§ **Your goal**
In the listing that follows, count every line with the word "SELECT" in it and write only the total.

§ **Given entries**
★ ★ ★
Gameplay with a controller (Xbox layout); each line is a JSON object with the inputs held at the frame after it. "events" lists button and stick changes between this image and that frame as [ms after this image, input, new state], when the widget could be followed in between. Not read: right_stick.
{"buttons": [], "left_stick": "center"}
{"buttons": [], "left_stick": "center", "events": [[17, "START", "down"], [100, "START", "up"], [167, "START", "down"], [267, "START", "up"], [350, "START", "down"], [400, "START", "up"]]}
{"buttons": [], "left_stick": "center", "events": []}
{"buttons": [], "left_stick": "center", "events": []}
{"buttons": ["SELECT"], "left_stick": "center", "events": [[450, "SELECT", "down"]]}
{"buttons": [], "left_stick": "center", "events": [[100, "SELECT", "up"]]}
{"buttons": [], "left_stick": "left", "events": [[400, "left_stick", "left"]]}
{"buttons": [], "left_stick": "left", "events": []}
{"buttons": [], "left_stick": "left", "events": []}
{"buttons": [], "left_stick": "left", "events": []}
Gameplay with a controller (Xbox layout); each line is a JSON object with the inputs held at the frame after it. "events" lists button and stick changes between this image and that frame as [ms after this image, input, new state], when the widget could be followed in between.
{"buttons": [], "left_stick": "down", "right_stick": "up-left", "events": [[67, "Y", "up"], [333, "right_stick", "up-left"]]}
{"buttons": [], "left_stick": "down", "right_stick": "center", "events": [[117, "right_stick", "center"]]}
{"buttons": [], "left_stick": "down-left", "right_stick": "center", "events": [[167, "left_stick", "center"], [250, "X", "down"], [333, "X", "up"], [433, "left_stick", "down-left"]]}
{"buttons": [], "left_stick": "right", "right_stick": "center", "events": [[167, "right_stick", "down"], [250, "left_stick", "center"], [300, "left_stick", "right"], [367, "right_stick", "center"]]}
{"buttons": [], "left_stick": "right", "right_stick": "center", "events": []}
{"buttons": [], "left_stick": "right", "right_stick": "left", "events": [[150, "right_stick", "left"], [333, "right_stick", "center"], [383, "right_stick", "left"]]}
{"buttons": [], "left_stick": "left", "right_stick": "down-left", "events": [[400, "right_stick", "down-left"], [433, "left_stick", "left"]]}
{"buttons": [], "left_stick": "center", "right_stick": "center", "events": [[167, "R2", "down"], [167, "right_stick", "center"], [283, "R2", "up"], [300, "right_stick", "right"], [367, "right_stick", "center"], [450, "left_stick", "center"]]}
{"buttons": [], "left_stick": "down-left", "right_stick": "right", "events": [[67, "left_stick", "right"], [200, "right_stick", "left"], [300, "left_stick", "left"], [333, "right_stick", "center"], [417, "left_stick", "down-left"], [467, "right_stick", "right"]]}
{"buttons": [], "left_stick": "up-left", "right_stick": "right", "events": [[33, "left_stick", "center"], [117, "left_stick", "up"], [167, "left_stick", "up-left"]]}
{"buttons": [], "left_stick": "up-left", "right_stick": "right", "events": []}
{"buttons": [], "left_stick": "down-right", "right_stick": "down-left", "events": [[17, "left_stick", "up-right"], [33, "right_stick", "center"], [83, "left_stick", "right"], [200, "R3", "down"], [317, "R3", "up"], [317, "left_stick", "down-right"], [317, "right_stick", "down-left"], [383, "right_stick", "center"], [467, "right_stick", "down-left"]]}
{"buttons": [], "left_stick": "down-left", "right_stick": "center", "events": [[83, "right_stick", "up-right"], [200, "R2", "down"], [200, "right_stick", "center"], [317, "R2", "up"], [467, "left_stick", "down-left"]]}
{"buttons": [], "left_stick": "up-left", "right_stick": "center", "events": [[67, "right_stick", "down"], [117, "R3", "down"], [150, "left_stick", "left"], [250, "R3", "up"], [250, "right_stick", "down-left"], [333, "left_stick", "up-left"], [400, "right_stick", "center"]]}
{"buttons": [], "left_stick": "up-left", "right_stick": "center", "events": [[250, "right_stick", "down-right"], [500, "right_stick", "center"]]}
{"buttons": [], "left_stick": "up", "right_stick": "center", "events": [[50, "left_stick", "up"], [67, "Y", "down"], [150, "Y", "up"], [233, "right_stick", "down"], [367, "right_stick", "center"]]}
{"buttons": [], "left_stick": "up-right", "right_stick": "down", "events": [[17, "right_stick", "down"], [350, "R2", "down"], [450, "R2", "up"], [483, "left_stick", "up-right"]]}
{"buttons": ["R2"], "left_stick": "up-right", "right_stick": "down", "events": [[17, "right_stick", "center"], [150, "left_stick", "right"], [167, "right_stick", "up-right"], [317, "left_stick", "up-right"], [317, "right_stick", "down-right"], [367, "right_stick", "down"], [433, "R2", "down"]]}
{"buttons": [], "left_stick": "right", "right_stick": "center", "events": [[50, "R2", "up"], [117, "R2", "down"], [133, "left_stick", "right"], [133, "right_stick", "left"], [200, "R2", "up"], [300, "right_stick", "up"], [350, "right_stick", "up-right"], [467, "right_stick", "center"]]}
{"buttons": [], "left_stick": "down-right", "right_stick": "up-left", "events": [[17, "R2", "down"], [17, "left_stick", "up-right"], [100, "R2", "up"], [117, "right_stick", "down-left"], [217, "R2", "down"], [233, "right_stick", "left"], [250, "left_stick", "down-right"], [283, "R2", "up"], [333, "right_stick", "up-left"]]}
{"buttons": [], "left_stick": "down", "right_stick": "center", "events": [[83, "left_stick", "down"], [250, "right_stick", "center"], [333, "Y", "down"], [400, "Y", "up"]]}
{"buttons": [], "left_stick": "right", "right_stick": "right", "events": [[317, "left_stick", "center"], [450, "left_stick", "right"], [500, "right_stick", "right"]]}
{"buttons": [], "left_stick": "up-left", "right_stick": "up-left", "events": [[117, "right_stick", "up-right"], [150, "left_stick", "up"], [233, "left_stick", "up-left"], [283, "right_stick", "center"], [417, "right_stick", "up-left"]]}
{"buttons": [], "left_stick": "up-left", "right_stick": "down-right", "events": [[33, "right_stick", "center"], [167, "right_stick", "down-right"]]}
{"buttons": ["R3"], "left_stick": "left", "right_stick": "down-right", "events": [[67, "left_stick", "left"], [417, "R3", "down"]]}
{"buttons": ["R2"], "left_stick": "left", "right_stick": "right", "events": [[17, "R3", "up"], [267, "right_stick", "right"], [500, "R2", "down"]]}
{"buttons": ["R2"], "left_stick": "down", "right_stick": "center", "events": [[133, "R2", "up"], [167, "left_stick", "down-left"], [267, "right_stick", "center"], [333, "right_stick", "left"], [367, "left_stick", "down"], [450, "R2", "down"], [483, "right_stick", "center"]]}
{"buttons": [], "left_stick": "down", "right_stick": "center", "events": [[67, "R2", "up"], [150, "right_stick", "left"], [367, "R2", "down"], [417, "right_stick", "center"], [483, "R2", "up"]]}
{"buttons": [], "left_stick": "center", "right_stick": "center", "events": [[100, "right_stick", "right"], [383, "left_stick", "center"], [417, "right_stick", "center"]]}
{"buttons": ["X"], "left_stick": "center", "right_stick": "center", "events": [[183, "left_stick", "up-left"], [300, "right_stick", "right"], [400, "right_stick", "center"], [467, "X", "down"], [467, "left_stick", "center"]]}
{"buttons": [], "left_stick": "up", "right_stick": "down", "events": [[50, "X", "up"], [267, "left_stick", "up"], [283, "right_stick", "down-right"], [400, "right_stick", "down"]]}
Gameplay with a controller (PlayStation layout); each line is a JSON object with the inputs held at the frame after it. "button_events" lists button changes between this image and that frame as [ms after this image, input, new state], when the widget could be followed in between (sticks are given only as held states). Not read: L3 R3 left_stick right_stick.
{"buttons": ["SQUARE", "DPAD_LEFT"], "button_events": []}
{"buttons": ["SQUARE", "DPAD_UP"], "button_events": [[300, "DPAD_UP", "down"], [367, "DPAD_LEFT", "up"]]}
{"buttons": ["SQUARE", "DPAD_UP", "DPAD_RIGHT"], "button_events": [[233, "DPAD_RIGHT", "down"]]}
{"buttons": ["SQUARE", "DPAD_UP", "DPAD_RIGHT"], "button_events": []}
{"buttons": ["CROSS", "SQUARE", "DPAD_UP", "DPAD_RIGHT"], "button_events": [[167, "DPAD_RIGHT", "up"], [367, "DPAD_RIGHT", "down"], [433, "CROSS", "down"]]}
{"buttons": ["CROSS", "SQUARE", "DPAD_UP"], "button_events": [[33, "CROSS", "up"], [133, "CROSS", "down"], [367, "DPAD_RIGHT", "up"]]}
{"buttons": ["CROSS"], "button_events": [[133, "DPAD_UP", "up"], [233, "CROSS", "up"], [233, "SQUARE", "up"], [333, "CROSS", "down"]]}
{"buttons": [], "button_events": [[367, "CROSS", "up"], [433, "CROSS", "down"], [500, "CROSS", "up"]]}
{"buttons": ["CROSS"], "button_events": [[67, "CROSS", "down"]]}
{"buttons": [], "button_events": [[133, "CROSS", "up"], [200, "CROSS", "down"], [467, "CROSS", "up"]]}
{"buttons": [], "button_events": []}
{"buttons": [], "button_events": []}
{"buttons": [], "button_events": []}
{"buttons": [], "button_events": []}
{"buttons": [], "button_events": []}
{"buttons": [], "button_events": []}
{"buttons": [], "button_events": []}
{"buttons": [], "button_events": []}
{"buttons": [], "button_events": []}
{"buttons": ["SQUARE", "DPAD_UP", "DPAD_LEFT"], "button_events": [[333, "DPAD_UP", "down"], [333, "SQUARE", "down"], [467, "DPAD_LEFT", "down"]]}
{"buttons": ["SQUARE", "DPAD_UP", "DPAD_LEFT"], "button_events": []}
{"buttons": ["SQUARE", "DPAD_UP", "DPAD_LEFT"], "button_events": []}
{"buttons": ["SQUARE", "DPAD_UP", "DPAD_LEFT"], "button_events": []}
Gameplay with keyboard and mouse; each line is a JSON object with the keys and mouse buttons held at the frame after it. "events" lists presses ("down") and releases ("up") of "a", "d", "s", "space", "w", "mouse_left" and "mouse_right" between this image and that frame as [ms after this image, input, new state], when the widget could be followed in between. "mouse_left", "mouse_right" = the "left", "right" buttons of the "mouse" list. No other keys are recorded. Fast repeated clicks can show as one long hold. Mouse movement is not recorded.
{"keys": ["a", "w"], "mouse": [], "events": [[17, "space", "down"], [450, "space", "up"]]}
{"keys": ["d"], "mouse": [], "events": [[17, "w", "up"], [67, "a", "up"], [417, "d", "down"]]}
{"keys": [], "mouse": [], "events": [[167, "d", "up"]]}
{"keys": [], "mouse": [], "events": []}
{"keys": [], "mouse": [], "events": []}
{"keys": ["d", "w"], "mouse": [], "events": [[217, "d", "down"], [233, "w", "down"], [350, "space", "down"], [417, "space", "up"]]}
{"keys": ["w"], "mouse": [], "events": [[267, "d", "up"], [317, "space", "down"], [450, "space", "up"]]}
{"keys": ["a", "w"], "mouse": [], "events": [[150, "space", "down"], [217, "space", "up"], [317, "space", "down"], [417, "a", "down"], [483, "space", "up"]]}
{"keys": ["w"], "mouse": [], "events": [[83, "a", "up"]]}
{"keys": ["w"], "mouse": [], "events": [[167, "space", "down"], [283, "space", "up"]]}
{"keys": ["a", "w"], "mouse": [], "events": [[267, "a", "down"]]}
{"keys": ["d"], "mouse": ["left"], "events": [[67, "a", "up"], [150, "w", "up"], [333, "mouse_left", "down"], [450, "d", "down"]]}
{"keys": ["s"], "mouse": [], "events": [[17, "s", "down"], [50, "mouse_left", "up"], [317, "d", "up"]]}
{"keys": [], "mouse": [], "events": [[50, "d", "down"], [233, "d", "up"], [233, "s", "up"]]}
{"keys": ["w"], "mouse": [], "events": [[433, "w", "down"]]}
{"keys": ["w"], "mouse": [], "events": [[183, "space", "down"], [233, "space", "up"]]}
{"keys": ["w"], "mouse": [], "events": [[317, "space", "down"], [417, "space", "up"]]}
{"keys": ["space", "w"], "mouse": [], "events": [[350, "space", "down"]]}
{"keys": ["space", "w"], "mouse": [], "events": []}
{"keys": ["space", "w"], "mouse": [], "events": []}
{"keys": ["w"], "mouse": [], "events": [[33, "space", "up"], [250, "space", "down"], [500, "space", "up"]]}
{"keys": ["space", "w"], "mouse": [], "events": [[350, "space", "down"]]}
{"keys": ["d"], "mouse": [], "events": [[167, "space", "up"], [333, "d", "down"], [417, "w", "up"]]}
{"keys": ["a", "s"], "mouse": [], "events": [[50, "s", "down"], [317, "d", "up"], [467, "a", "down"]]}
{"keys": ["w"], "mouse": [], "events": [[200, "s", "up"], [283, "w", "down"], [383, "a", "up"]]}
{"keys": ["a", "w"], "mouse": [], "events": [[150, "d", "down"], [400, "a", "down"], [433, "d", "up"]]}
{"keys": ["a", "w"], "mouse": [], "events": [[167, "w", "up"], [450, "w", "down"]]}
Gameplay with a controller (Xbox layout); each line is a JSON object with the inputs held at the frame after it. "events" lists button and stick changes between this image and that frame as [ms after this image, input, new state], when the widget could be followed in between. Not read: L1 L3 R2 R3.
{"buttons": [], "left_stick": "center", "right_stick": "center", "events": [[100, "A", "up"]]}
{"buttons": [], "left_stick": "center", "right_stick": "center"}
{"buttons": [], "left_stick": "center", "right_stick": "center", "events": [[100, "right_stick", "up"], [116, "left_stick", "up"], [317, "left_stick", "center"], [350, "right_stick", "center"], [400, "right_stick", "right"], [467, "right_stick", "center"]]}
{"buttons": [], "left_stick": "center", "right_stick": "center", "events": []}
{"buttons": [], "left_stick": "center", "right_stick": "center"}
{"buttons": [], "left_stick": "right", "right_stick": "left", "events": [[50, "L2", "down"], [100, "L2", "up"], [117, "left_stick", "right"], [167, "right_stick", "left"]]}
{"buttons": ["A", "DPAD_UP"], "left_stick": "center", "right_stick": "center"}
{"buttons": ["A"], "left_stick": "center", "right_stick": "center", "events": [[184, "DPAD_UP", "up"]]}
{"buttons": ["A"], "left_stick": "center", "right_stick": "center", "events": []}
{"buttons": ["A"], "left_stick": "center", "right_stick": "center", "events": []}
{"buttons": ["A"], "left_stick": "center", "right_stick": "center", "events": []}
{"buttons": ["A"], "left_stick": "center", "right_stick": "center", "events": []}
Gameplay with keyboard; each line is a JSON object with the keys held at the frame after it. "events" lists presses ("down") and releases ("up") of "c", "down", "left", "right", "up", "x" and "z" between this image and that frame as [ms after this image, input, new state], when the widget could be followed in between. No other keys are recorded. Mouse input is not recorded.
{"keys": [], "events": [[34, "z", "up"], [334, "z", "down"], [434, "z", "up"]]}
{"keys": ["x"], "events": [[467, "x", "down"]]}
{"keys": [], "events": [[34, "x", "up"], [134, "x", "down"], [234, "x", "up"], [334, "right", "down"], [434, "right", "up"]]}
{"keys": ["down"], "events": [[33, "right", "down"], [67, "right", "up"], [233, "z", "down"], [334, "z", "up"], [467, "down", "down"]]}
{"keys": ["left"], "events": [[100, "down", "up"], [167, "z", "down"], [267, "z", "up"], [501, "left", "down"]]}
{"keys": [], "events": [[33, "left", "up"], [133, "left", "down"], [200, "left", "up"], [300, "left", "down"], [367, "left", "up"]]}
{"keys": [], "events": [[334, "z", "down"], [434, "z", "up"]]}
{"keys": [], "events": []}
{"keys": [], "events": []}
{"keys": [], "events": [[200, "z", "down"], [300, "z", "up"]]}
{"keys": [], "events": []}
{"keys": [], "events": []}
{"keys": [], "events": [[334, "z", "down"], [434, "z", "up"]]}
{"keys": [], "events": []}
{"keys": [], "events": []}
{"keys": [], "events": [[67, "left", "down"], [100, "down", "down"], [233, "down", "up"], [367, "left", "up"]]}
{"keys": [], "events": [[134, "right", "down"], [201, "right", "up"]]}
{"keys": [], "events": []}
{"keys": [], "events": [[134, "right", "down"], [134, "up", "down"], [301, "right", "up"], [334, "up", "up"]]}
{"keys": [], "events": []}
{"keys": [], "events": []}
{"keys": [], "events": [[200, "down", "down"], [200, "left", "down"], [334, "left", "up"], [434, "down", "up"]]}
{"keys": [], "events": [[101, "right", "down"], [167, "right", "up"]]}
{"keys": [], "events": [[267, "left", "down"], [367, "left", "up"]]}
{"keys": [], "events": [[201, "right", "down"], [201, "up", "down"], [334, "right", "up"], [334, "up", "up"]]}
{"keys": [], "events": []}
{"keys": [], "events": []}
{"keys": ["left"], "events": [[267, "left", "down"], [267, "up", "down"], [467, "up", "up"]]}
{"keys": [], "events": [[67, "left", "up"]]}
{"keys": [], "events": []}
★ ★ ★
§ **Answer for this exercise**
2